**SUPPLIED DATA:**
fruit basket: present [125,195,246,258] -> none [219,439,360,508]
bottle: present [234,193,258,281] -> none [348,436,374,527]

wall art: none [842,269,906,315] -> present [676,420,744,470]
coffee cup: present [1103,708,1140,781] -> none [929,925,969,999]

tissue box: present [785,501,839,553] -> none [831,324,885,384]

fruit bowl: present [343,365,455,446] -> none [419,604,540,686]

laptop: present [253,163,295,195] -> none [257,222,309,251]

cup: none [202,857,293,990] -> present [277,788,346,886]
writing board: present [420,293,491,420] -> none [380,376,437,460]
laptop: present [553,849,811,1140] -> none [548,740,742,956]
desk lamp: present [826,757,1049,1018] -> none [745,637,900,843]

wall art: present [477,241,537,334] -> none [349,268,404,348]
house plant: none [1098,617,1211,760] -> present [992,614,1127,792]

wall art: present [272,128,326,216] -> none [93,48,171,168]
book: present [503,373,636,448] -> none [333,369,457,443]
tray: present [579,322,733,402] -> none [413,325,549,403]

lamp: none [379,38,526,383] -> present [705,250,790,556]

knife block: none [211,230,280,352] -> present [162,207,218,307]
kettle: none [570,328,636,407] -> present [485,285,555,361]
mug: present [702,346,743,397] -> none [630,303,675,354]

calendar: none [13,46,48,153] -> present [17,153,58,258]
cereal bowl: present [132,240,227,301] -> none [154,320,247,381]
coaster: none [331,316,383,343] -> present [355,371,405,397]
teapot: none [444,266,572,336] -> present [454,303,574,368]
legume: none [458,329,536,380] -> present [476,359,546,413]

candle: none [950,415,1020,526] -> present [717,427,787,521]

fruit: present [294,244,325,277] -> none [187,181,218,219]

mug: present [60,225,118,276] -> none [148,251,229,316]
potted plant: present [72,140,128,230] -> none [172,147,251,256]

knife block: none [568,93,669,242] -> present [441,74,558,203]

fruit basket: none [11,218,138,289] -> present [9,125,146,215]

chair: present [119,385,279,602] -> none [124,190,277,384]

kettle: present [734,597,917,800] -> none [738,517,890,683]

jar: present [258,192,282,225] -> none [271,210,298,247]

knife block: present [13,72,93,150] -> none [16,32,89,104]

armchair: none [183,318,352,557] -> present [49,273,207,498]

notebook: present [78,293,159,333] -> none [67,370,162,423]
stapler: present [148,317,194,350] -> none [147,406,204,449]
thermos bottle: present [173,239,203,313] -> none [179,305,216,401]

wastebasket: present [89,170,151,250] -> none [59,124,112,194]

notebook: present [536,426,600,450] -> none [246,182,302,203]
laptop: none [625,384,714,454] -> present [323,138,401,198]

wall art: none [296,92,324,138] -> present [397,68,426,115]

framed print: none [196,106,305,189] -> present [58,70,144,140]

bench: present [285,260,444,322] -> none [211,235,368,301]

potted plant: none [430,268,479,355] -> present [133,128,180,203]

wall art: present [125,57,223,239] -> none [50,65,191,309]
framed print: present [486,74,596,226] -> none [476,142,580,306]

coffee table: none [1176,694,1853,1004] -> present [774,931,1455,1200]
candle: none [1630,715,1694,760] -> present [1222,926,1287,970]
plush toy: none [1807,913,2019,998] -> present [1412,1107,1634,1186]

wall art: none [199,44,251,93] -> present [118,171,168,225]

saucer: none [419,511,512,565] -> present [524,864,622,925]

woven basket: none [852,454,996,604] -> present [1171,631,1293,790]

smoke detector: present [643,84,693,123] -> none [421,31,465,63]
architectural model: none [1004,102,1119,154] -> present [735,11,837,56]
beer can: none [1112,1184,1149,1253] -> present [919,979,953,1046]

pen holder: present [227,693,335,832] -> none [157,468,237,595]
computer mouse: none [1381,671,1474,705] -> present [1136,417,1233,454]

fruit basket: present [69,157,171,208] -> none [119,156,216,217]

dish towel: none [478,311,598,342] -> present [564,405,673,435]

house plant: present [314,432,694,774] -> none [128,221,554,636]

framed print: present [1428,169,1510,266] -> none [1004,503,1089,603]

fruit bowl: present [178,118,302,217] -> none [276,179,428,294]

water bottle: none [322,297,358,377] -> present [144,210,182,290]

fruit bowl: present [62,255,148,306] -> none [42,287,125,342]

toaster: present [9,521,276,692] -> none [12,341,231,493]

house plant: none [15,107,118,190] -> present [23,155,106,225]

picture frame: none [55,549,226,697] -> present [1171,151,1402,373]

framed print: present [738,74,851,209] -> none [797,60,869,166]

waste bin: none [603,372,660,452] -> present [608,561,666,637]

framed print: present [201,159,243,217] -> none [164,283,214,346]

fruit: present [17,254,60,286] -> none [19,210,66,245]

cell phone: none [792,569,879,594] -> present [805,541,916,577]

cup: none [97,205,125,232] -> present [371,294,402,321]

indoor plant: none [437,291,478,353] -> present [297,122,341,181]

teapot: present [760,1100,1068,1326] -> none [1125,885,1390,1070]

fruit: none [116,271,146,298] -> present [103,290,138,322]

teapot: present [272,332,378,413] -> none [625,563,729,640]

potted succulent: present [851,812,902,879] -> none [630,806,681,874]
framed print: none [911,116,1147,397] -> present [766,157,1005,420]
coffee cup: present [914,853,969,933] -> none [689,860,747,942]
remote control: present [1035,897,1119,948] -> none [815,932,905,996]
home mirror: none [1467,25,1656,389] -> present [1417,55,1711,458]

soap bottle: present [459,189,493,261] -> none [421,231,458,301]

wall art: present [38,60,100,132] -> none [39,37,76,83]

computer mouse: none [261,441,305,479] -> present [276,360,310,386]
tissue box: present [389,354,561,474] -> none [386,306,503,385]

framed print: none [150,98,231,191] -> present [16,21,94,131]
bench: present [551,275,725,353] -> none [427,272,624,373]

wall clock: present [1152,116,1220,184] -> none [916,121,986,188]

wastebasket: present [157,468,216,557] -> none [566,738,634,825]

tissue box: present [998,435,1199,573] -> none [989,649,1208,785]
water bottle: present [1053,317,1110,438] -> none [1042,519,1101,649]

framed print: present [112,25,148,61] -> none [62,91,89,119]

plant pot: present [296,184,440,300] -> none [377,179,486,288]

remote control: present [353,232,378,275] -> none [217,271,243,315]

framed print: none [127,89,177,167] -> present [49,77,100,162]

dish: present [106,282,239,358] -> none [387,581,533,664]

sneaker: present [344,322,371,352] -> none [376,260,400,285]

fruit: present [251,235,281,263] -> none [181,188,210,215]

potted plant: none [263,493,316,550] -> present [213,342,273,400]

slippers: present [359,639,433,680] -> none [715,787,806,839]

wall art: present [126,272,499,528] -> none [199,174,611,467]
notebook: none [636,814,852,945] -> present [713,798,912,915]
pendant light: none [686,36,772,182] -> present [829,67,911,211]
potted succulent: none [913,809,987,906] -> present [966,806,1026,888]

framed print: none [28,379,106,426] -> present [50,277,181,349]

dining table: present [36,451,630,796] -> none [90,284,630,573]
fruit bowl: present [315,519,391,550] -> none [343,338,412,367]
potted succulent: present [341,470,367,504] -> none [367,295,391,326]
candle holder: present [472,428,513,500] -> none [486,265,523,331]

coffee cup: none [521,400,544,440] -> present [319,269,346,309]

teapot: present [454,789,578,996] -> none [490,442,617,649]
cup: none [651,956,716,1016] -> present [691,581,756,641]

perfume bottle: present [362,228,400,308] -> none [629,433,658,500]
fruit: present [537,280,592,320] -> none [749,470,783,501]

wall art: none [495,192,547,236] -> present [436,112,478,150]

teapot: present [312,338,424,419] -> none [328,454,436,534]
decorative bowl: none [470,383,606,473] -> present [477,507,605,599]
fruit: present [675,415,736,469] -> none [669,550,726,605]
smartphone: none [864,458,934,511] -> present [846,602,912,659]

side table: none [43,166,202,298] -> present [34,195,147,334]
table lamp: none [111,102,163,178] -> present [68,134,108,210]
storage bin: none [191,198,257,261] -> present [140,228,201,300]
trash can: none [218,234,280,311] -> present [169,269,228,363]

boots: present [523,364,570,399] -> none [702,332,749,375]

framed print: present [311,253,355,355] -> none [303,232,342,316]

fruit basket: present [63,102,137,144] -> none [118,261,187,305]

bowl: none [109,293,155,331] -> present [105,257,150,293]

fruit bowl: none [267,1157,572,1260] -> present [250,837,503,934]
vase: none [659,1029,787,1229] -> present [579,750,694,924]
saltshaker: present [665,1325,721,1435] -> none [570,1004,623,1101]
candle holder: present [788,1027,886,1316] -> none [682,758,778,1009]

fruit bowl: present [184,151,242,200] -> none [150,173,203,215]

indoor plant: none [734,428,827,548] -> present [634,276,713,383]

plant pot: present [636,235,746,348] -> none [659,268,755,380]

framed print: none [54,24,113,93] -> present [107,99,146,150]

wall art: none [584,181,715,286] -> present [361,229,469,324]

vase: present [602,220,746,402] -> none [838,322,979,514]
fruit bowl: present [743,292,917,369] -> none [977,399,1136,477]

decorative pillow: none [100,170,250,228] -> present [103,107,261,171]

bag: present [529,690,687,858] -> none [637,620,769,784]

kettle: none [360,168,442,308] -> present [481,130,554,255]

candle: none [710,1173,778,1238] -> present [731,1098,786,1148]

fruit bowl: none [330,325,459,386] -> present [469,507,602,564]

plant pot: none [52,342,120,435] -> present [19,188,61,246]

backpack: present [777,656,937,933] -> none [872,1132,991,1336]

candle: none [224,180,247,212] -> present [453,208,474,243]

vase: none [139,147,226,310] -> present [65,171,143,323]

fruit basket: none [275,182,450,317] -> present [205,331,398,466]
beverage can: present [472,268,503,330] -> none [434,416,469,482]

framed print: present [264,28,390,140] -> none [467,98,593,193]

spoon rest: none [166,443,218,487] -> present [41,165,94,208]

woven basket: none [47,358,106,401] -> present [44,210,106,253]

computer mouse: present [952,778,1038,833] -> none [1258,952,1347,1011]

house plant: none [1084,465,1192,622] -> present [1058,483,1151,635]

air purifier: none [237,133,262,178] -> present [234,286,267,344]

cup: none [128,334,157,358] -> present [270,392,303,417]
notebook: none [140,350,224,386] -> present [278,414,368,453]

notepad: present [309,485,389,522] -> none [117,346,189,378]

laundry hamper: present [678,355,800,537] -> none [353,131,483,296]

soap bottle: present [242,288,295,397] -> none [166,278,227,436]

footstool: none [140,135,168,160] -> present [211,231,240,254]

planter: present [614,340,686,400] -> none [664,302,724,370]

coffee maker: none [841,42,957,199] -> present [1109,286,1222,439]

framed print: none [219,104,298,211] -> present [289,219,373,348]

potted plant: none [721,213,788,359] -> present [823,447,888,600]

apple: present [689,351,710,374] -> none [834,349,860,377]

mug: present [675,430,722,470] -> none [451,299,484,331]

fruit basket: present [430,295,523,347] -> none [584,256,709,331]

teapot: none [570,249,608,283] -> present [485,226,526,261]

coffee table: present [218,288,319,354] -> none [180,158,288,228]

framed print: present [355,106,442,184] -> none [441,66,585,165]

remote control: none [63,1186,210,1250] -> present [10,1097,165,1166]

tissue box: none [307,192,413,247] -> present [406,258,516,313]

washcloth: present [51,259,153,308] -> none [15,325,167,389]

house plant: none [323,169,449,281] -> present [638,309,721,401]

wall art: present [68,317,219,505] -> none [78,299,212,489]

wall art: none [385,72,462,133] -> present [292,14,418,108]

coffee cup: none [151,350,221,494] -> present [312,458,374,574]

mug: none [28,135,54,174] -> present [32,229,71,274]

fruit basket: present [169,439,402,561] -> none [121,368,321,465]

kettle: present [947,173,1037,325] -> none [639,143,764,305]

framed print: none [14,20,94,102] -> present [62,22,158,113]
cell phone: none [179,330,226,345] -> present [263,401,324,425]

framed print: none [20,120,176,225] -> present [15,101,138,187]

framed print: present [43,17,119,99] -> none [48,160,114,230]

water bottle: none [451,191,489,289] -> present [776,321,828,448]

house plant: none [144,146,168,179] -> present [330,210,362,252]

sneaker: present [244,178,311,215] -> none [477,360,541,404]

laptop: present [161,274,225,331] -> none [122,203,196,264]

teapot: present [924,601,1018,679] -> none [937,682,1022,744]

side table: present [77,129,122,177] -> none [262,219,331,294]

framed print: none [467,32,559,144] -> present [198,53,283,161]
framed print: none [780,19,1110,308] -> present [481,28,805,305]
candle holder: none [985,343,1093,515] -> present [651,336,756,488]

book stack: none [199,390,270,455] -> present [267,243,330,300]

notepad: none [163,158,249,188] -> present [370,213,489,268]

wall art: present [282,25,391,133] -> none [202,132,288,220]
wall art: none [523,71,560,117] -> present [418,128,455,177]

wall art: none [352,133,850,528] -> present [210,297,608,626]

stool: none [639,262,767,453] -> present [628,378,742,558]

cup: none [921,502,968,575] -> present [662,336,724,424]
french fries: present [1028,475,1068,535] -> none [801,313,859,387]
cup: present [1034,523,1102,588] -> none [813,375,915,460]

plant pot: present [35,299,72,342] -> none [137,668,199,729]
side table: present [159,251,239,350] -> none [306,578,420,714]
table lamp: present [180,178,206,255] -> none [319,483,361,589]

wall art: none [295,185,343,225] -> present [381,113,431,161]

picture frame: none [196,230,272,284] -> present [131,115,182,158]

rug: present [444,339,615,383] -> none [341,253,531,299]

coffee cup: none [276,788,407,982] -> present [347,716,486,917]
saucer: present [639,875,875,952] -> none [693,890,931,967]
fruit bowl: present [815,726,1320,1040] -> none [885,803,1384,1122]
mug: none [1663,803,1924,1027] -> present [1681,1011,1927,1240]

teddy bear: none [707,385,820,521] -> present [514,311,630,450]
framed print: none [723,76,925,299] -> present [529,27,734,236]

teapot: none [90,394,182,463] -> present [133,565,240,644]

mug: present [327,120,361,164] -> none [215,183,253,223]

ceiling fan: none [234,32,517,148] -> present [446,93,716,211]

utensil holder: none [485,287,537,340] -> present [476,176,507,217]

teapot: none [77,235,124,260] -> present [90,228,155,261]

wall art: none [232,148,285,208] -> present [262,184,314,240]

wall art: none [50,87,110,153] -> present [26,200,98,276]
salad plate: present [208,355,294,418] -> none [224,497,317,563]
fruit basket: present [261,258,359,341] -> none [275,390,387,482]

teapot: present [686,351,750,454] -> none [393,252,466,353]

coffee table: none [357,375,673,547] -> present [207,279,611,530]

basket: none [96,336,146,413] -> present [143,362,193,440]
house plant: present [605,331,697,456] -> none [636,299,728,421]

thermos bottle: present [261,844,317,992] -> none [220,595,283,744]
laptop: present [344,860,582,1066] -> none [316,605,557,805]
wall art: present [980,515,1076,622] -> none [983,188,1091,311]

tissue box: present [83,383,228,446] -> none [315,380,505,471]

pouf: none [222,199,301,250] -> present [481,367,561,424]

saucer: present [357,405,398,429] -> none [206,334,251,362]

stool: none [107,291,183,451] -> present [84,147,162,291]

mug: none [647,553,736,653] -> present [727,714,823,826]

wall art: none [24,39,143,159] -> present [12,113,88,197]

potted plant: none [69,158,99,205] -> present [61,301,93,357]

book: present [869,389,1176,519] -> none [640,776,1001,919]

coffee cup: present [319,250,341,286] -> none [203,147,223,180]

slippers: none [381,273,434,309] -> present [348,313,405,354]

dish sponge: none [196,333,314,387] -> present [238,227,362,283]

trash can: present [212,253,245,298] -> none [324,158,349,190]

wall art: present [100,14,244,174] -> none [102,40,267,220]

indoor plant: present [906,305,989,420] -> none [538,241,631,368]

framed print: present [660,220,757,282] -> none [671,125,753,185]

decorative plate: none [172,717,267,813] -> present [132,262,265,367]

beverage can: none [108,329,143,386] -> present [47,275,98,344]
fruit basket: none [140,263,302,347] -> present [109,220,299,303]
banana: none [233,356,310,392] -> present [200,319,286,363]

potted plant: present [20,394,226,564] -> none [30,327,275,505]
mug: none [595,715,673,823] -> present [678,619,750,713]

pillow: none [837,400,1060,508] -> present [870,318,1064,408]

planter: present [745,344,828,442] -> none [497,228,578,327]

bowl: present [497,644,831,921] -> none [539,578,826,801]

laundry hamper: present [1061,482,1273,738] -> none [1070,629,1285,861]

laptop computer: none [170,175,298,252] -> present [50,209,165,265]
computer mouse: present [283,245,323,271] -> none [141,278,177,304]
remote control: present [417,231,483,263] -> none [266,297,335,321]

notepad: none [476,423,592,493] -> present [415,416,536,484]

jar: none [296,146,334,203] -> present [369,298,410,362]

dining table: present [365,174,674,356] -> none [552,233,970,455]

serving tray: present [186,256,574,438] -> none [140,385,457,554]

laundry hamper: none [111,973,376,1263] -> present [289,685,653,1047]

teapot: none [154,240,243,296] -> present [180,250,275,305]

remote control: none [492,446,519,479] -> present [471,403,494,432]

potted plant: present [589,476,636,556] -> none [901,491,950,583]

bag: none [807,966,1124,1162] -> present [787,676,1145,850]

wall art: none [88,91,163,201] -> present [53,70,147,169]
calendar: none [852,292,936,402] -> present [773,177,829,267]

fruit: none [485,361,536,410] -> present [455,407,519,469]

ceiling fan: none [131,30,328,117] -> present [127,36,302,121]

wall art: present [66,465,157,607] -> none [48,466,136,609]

**PROBLEM REQUIREMENTS:** Take the lines above from the one containing "mug: present [702,346,743,397]" down to the one containing "smoke detector: present", and transcribe them exactly, both ends included.

**YOUR SOLUTION:**
mug: present [702,346,743,397] -> none [630,303,675,354]

calendar: none [13,46,48,153] -> present [17,153,58,258]
cereal bowl: present [132,240,227,301] -> none [154,320,247,381]
coaster: none [331,316,383,343] -> present [355,371,405,397]
teapot: none [444,266,572,336] -> present [454,303,574,368]
legume: none [458,329,536,380] -> present [476,359,546,413]

candle: none [950,415,1020,526] -> present [717,427,787,521]

fruit: present [294,244,325,277] -> none [187,181,218,219]

mug: present [60,225,118,276] -> none [148,251,229,316]
potted plant: present [72,140,128,230] -> none [172,147,251,256]

knife block: none [568,93,669,242] -> present [441,74,558,203]

fruit basket: none [11,218,138,289] -> present [9,125,146,215]

chair: present [119,385,279,602] -> none [124,190,277,384]

kettle: present [734,597,917,800] -> none [738,517,890,683]

jar: present [258,192,282,225] -> none [271,210,298,247]

knife block: present [13,72,93,150] -> none [16,32,89,104]

armchair: none [183,318,352,557] -> present [49,273,207,498]

notebook: present [78,293,159,333] -> none [67,370,162,423]
stapler: present [148,317,194,350] -> none [147,406,204,449]
thermos bottle: present [173,239,203,313] -> none [179,305,216,401]

wastebasket: present [89,170,151,250] -> none [59,124,112,194]

notebook: present [536,426,600,450] -> none [246,182,302,203]
laptop: none [625,384,714,454] -> present [323,138,401,198]

wall art: none [296,92,324,138] -> present [397,68,426,115]

framed print: none [196,106,305,189] -> present [58,70,144,140]

bench: present [285,260,444,322] -> none [211,235,368,301]

potted plant: none [430,268,479,355] -> present [133,128,180,203]

wall art: present [125,57,223,239] -> none [50,65,191,309]
framed print: present [486,74,596,226] -> none [476,142,580,306]

coffee table: none [1176,694,1853,1004] -> present [774,931,1455,1200]
candle: none [1630,715,1694,760] -> present [1222,926,1287,970]
plush toy: none [1807,913,2019,998] -> present [1412,1107,1634,1186]

wall art: none [199,44,251,93] -> present [118,171,168,225]

saucer: none [419,511,512,565] -> present [524,864,622,925]

woven basket: none [852,454,996,604] -> present [1171,631,1293,790]

smoke detector: present [643,84,693,123] -> none [421,31,465,63]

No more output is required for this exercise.